Data extracted from a collection:
------------------------------------------------

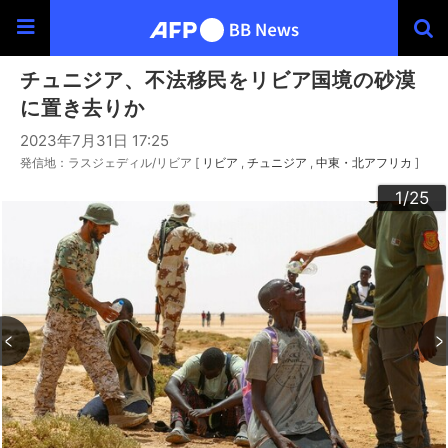
チュニジア、不法移民をリビア国境の砂漠
に置き去りか
2023年7月31日 17:25
発信地：ラスジェディル/リビア [
リビア
チュニジア
中東・北アフリカ
]
20
23
24
22
25
10
13
14
16
19
12
15
17
18
21
11
3
4
6
9
2
5
7
8
1
/25
/25
/25
/25
/25
/25
/25
/25
/25
/25
/25
/25
/25
/25
/25
/25
/25
/25
/25
/25
/25
/25
/25
/25
/25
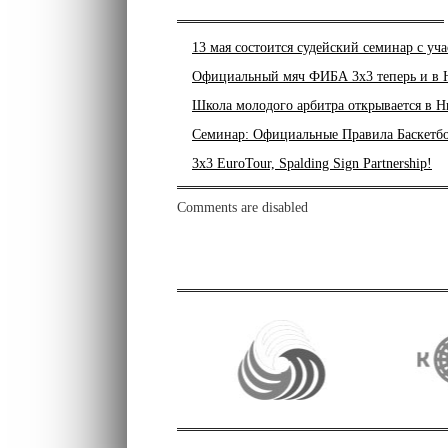
13 мая состоится судейский семинар с у
Официальный мяч ФИБА 3х3 теперь и в
Школа молодого арбитра открывается в 
Семинар: Официальные Правила Баскетбо
d
d
3x3 EuroTour, Spalding Sign Partnership!
Comments are disabled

------------------------------------------------

Your instructions:
Apart from the pictures, repeat the data above exactly.

Result:
チュニジア、不法移民をリビア国境の砂漠
に置き去りか
2023年7月31日 17:25
発信地：ラスジェディル/リビア [
リビア
チュニジア
中東・北アフリカ
]
20
23
24
22
25
10
13
14
16
19
12
15
17
18
21
11
3
4
6
9
2
5
7
8
1
/25
/25
/25
/25
/25
/25
/25
/25
/25
/25
/25
/25
/25
/25
/25
/25
/25
/25
/25
/25
/25
/25
/25
/25
/25
13 мая состоится судейский семинар с у
Официальный мяч ФИБА 3х3 теперь и в
Школа молодого арбитра открывается в 
Семинар: Официальные Правила Баскетбо
d
d
3x3 EuroTour, Spalding Sign Partnership!
Comments are disabled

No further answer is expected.